• [Job item]: Output every entry below exactly as it is written.

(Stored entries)

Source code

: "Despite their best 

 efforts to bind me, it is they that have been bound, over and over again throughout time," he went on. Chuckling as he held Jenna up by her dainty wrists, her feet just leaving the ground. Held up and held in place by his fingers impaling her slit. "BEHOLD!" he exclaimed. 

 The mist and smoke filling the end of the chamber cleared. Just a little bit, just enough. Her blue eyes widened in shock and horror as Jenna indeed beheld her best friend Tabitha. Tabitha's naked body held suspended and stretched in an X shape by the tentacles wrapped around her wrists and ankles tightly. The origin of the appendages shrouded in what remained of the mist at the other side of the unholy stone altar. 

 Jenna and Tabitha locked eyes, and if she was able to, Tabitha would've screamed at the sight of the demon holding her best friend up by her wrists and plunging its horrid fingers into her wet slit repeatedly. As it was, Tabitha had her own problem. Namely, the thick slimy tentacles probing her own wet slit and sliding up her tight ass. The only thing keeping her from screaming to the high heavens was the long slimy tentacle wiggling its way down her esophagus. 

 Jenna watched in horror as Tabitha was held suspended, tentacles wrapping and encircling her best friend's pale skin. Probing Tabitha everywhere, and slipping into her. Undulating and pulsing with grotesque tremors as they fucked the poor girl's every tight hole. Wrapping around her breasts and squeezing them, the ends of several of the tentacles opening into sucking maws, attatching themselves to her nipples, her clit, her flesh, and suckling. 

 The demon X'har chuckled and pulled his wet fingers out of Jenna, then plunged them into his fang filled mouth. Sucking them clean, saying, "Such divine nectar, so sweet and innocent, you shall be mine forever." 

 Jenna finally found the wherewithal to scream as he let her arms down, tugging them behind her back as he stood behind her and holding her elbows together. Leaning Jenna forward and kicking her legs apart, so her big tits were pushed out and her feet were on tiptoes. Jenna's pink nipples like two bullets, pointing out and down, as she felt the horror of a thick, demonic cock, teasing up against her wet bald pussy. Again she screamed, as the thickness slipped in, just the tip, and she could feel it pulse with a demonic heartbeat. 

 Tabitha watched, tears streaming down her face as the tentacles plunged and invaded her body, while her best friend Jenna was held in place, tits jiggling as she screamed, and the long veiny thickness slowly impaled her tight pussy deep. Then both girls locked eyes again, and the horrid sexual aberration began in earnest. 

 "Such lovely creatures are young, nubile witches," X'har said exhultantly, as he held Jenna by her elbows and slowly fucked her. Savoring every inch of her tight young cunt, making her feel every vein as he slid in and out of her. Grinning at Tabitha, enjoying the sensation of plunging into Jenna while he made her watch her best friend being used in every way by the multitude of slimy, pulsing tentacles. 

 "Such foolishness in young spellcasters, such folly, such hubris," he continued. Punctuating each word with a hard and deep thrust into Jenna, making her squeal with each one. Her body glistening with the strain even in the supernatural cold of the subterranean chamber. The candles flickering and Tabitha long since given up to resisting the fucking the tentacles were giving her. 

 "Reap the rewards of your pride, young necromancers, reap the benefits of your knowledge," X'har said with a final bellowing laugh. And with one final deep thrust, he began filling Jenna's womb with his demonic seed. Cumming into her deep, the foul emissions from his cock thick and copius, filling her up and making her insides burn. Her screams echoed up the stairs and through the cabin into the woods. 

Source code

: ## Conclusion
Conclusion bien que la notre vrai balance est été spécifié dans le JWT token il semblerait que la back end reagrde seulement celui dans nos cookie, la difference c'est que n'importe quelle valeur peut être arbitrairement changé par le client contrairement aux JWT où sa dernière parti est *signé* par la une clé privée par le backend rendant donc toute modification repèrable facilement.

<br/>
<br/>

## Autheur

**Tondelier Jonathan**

• [Result below]:
Source code

: "Despite their best 

 efforts to bind me, it is they that have been bound, over and over again throughout time," he went on. Chuckling as he held Jenna up by her dainty wrists, her feet just leaving the ground. Held up and held in place by his fingers impaling her slit. "BEHOLD!" he exclaimed. 

 The mist and smoke filling the end of the chamber cleared. Just a little bit, just enough. Her blue eyes widened in shock and horror as Jenna indeed beheld her best friend Tabitha. Tabitha's naked body held suspended and stretched in an X shape by the tentacles wrapped around her wrists and ankles tightly. The origin of the appendages shrouded in what remained of the mist at the other side of the unholy stone altar. 

 Jenna and Tabitha locked eyes, and if she was able to, Tabitha would've screamed at the sight of the demon holding her best friend up by her wrists and plunging its horrid fingers into her wet slit repeatedly. As it was, Tabitha had her own problem. Namely, the thick slimy tentacles probing her own wet slit and sliding up her tight ass. The only thing keeping her from screaming to the high heavens was the long slimy tentacle wiggling its way down her esophagus. 

 Jenna watched in horror as Tabitha was held suspended, tentacles wrapping and encircling her best friend's pale skin. Probing Tabitha everywhere, and slipping into her. Undulating and pulsing with grotesque tremors as they fucked the poor girl's every tight hole. Wrapping around her breasts and squeezing them, the ends of several of the tentacles opening into sucking maws, attatching themselves to her nipples, her clit, her flesh, and suckling. 

 The demon X'har chuckled and pulled his wet fingers out of Jenna, then plunged them into his fang filled mouth. Sucking them clean, saying, "Such divine nectar, so sweet and innocent, you shall be mine forever." 

 Jenna finally found the wherewithal to scream as he let her arms down, tugging them behind her back as he stood behind her and holding her elbows together. Leaning Jenna forward and kicking her legs apart, so her big tits were pushed out and her feet were on tiptoes. Jenna's pink nipples like two bullets, pointing out and down, as she felt the horror of a thick, demonic cock, teasing up against her wet bald pussy. Again she screamed, as the thickness slipped in, just the tip, and she could feel it pulse with a demonic heartbeat. 

 Tabitha watched, tears streaming down her face as the tentacles plunged and invaded her body, while her best friend Jenna was held in place, tits jiggling as she screamed, and the long veiny thickness slowly impaled her tight pussy deep. Then both girls locked eyes again, and the horrid sexual aberration began in earnest. 

 "Such lovely creatures are young, nubile witches," X'har said exhultantly, as he held Jenna by her elbows and slowly fucked her. Savoring every inch of her tight young cunt, making her feel every vein as he slid in and out of her. Grinning at Tabitha, enjoying the sensation of plunging into Jenna while he made her watch her best friend being used in every way by the multitude of slimy, pulsing tentacles. 

 "Such foolishness in young spellcasters, such folly, such hubris," he continued. Punctuating each word with a hard and deep thrust into Jenna, making her squeal with each one. Her body glistening with the strain even in the supernatural cold of the subterranean chamber. The candles flickering and Tabitha long since given up to resisting the fucking the tentacles were giving her. 

 "Reap the rewards of your pride, young necromancers, reap the benefits of your knowledge," X'har said with a final bellowing laugh. And with one final deep thrust, he began filling Jenna's womb with his demonic seed. Cumming into her deep, the foul emissions from his cock thick and copius, filling her up and making her insides burn. Her screams echoed up the stairs and through the cabin into the woods. 

Source code

: ## Conclusion
Conclusion bien que la notre vrai balance est été spécifié dans le JWT token il semblerait que la back end reagrde seulement celui dans nos cookie, la difference c'est que n'importe quelle valeur peut être arbitrairement changé par le client contrairement aux JWT où sa dernière parti est *signé* par la une clé privée par le backend rendant donc toute modification repèrable facilement.

<br/>
<br/>

## Autheur

**Tondelier Jonathan**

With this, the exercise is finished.